That doesn’t stop Harley and the other characters from talking about the Joker constantly. It gives Birds of Prey a weird, vaguely Poochie-esque energy, where the people we’re watching are constantly talking about some dude who’s not even in the movie. His absence doubly hurts the film because it feels like Harley’s transformation from the manipulated underling to independent woman would mean a lot more emotionally if it directly involved the guy who she’s so hung up on and desperately needs to break free from.

Alas, the complexities of cinematic universes (and, I suspect, the appearance of a totally different Joker in a totally different cinematic universe in an enormously popular film last fall) keep the character away from Birds ofPrey, and keeps Birds of Prey from becoming the deeply satisfying comic-book thriller it might have been. At least Leto’s replacement as Gotham City criminal mastermind, Black Mask, is played by Ewan McGregor in an amusingly off-kilter performance that fluctuates between outright comedy and genuine menace. Harley has angered Black Mask — along with most of the Gotham underworld — and with her and the Joker on the skids, she’s no longer shielded from their wrath.

Black Mask is targeting all sorts of women throughout Gotham City. He’s looking for a young orphan named Cassandra Cain (Ella Jay Basco) who’s stolen a diamond he wants. He’s also searching for the vigilante known as the “Crossbow Killer,” who’s bumping off some of his goons. (Comics fans will know he’s really looking for another DC hero known as Huntress, played by Mary Elizabeth Winstead). Black Mask is also fixated on a singer at his nightclub known as Black Canary (Jurnee Smollett-Bell), who’s got a literal “killer voice.” And all of these characters are wanted for one reason or another by dogged Gotham detective Renee Montoya (Rosie Perez).

While it’s called Birds of Prey — technically the full title is Birds of Prey and the Fantabulous Emancipation of One Harley Quinn — this movie often feels more like an adaptation of a DC Comics-themed energy drink than a faithful big-screen version of the long-running series of the same name. Director Cathy Yan and writer Christina Hodson’s creation is manic in the extreme. It constantly jumps around in its timeline, peppers dialogue scenes (even ones she’s not in) with Harley’s snarky voiceover, and races from one fight and needle drop to the next. (So many needle drops.) It’s never boring, because not one single second is permitted to pass without some kind of quip or gag or stunt.
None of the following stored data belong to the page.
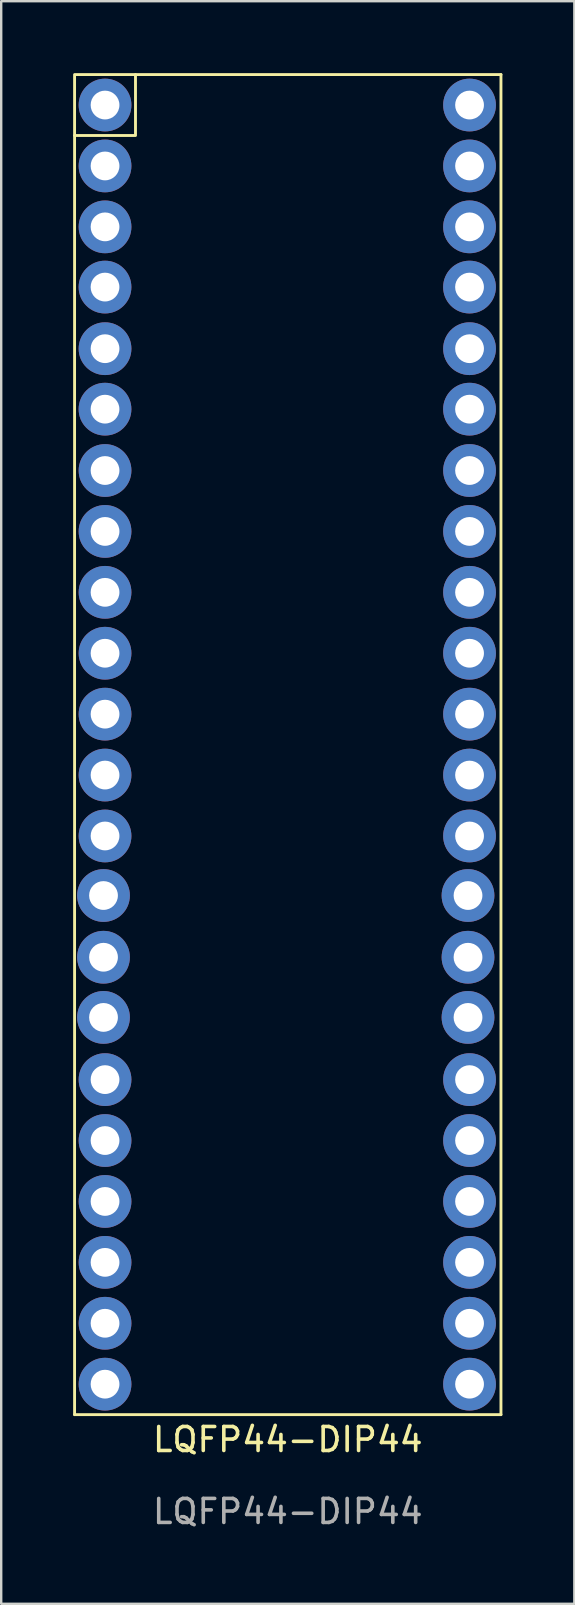
<source format=kicad_pcb>
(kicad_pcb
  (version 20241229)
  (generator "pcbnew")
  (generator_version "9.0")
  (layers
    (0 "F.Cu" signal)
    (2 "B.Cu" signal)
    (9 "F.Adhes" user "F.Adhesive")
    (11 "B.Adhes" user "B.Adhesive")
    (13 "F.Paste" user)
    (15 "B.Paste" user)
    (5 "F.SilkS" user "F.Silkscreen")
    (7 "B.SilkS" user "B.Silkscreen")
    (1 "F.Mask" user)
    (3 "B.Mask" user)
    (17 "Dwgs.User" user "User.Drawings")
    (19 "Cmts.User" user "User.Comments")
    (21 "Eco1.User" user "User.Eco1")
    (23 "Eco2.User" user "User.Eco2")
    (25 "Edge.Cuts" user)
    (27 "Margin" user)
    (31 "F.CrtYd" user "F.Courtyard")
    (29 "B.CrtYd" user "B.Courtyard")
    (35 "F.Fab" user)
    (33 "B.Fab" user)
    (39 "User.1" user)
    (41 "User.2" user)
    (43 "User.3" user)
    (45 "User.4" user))
  (footprint "LQFP44-DIP44"
    (layer "F.Cu")
    (at 1.33 1.33)
    (property "Reference" "LQFP44-DIP44" (at 7.62 55.65 0) (unlocked yes) (layer "F.SilkS") (effects (font (size 1 1) (thickness 0.15))))
    (attr smd)
    (fp_line (start -1.27 1.27) (end -1.27 54.61) (stroke (width 0.12) (type solid)) (layer "F.SilkS"))
    (fp_line (start -1.27 54.61) (end 16.51 54.61) (stroke (width 0.12) (type solid)) (layer "F.SilkS"))
    (fp_line (start 16.51 -1.27) (end 1.27 -1.27) (stroke (width 0.12) (type solid)) (layer "F.SilkS"))
    (fp_line (start 16.51 54.61) (end 16.51 -1.27) (stroke (width 0.12) (type solid)) (layer "F.SilkS"))
    (fp_rect (start -1.27 -1.27) (end 1.27 1.27) (stroke (width 0.12) (type solid)) (fill no) (layer "F.SilkS"))
    (fp_text user "${REFERENCE}" (at 7.62 58.65 0) (unlocked yes) (layer "F.Fab") (effects (font (size 1 1) (thickness 0.15))))
    (pad "1" thru_hole circle (at 0 0) (size 2.2 2.2) (drill 1.2) (layers "*.Cu" "*.Mask"))
    (pad "2" thru_hole circle (at 0 2.54) (size 2.2 2.2) (drill 1.2) (layers "*.Cu" "*.Mask"))
    (pad "3" thru_hole circle (at 0 5.08) (size 2.2 2.2) (drill 1.2) (layers "*.Cu" "*.Mask"))
    (pad "4" thru_hole circle (at -0.001 7.591) (size 2.2 2.2) (drill 1.2) (layers "*.Cu" "*.Mask"))
    (pad "5" thru_hole circle (at 0 10.16) (size 2.2 2.2) (drill 1.2) (layers "*.Cu" "*.Mask"))
    (pad "6" thru_hole circle (at -0.001 12.682) (size 2.2 2.2) (drill 1.2) (layers "*.Cu" "*.Mask"))
    (pad "7" thru_hole circle (at 0 15.24) (size 2.2 2.2) (drill 1.2) (layers "*.Cu" "*.Mask"))
    (pad "8" thru_hole circle (at 0 17.78) (size 2.2 2.2) (drill 1.2) (layers "*.Cu" "*.Mask"))
    (pad "9" thru_hole circle (at 0 20.32) (size 2.2 2.2) (drill 1.2) (layers "*.Cu" "*.Mask"))
    (pad "10" thru_hole circle (at 0 22.86) (size 2.2 2.2) (drill 1.2) (layers "*.Cu" "*.Mask"))
    (pad "11" thru_hole circle (at 0 25.4) (size 2.2 2.2) (drill 1.2) (layers "*.Cu" "*.Mask"))
    (pad "12" thru_hole circle (at 0 27.94) (size 2.2 2.2) (drill 1.2) (layers "*.Cu" "*.Mask"))
    (pad "13" thru_hole circle (at 0 30.48) (size 2.2 2.2) (drill 1.2) (layers "*.Cu" "*.Mask"))
    (pad "14" thru_hole circle (at -0.064 32.963) (size 2.2 2.2) (drill 1.2) (layers "*.Cu" "*.Mask"))
    (pad "15" thru_hole circle (at -0.064 35.537) (size 2.2 2.2) (drill 1.2) (layers "*.Cu" "*.Mask"))
    (pad "16" thru_hole circle (at -0.064 38.046) (size 2.2 2.2) (drill 1.2) (layers "*.Cu" "*.Mask"))
    (pad "17" thru_hole circle (at 0 40.64) (size 2.2 2.2) (drill 1.2) (layers "*.Cu" "*.Mask"))
    (pad "18" thru_hole circle (at 0 43.18) (size 2.2 2.2) (drill 1.2) (layers "*.Cu" "*.Mask"))
    (pad "19" thru_hole circle (at 0 45.72) (size 2.2 2.2) (drill 1.2) (layers "*.Cu" "*.Mask"))
    (pad "20" thru_hole circle (at 0 48.26) (size 2.2 2.2) (drill 1.2) (layers "*.Cu" "*.Mask"))
    (pad "21" thru_hole circle (at 0 50.8) (size 2.2 2.2) (drill 1.2) (layers "*.Cu" "*.Mask"))
    (pad "22" thru_hole circle (at 0 53.34) (size 2.2 2.2) (drill 1.2) (layers "*.Cu" "*.Mask"))
    (pad "23" thru_hole circle (at 15.2 53.34) (size 2.2 2.2) (drill 1.2) (layers "*.Cu" "*.Mask"))
    (pad "24" thru_hole circle (at 15.2 50.8) (size 2.2 2.2) (drill 1.2) (layers "*.Cu" "*.Mask"))
    (pad "25" thru_hole circle (at 15.2 48.26) (size 2.2 2.2) (drill 1.2) (layers "*.Cu" "*.Mask"))
    (pad "26" thru_hole circle (at 15.2 45.72) (size 2.2 2.2) (drill 1.2) (layers "*.Cu" "*.Mask"))
    (pad "27" thru_hole circle (at 15.2 43.18) (size 2.2 2.2) (drill 1.2) (layers "*.Cu" "*.Mask"))
    (pad "28" thru_hole circle (at 15.2 40.64) (size 2.2 2.2) (drill 1.2) (layers "*.Cu" "*.Mask"))
    (pad "29" thru_hole circle (at 15.136 38.046) (size 2.2 2.2) (drill 1.2) (layers "*.Cu" "*.Mask"))
    (pad "30" thru_hole circle (at 15.136 35.537) (size 2.2 2.2) (drill 1.2) (layers "*.Cu" "*.Mask"))
    (pad "31" thru_hole circle (at 15.136 32.963) (size 2.2 2.2) (drill 1.2) (layers "*.Cu" "*.Mask"))
    (pad "32" thru_hole circle (at 15.2 30.48) (size 2.2 2.2) (drill 1.2) (layers "*.Cu" "*.Mask"))
    (pad "33" thru_hole circle (at 15.2 27.94) (size 2.2 2.2) (drill 1.2) (layers "*.Cu" "*.Mask"))
    (pad "34" thru_hole circle (at 15.2 25.4) (size 2.2 2.2) (drill 1.2) (layers "*.Cu" "*.Mask"))
    (pad "35" thru_hole circle (at 15.2 22.86) (size 2.2 2.2) (drill 1.2) (layers "*.Cu" "*.Mask"))
    (pad "36" thru_hole circle (at 15.2 20.32) (size 2.2 2.2) (drill 1.2) (layers "*.Cu" "*.Mask"))
    (pad "37" thru_hole circle (at 15.2 17.78) (size 2.2 2.2) (drill 1.2) (layers "*.Cu" "*.Mask"))
    (pad "38" thru_hole circle (at 15.2 15.24) (size 2.2 2.2) (drill 1.2) (layers "*.Cu" "*.Mask"))
    (pad "39" thru_hole circle (at 15.199 12.682) (size 2.2 2.2) (drill 1.2) (layers "*.Cu" "*.Mask"))
    (pad "40" thru_hole circle (at 15.2 10.16) (size 2.2 2.2) (drill 1.2) (layers "*.Cu" "*.Mask"))
    (pad "41" thru_hole circle (at 15.199 7.591) (size 2.2 2.2) (drill 1.2) (layers "*.Cu" "*.Mask"))
    (pad "42" thru_hole circle (at 15.2 5.08) (size 2.2 2.2) (drill 1.2) (layers "*.Cu" "*.Mask"))
    (pad "43" thru_hole circle (at 15.2 2.54) (size 2.2 2.2) (drill 1.2) (layers "*.Cu" "*.Mask"))
    (pad "44" thru_hole circle (at 15.2 0) (size 2.2 2.2) (drill 1.2) (layers "*.Cu" "*.Mask")))
  (gr_rect
    (start -3 -3)
    (end 20.9 63.828)
    (stroke (width 0.1) (type default))
    (fill no)
    (layer "Edge.Cuts")))
</source>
At a certain point, the over-caffeinated vibe wore me out, but there are highlights along the way. Winstead’s Huntress has a tragic backstory, but in the present she’s mostly treated as the team’s fish-out-of-water comic relief, an odd tension that works surprisingly well. Several of the action sequences are cleverly choreographed to let Harley’s anarchic personality shine through her wild kicks and flips. (There’s also a unique car chase involving Harley’s roller derby skates.) I’m also not sure I’ve ever seen the “hero” of a comic-book movie use cocaine to amp themselves up for a big fight, so it’s got that going for it.

Novelty goes a long way in this world, and Birds of Prey has a fair amount, along with plenty of punk-rock attitude. I do wish it had a bit more interest in its characters — and specifically Harley herself — since the movie is ostensibly about her emancipation from this awful guy. The story churns through subplot after subplot, but Harley doesn’t really resolve those issues so much as she forgets they existed in the first place. (Of course, it’s sort of tough to resolve those issues when the person who caused them is MIA.)

If Suicide Squad felt like Warner Bros.’ deliberate attempt to replicate the quirky fun of Guardians of the GalaxyBirds of Prey is its stab — and there is a lot of stabbing in it — at making DC’s Deadpool. In Harley Quinn, they found their own amoral, foul-mouthed, fourth-wall-breaking antihero who grows as a human being by protecting an innocent kid with the help of a makeshift team of misfits. Like Deadpool, Harley does learn a few lessons from her new friends, and even if Joker never shows up, she does sort of break free of his influence. She can’t quite quit the DCEU, though; she’ll be back in James Gunn’s The Suicide Squad in the summer of 2021. Maybe they can get the Joker to show up in that one.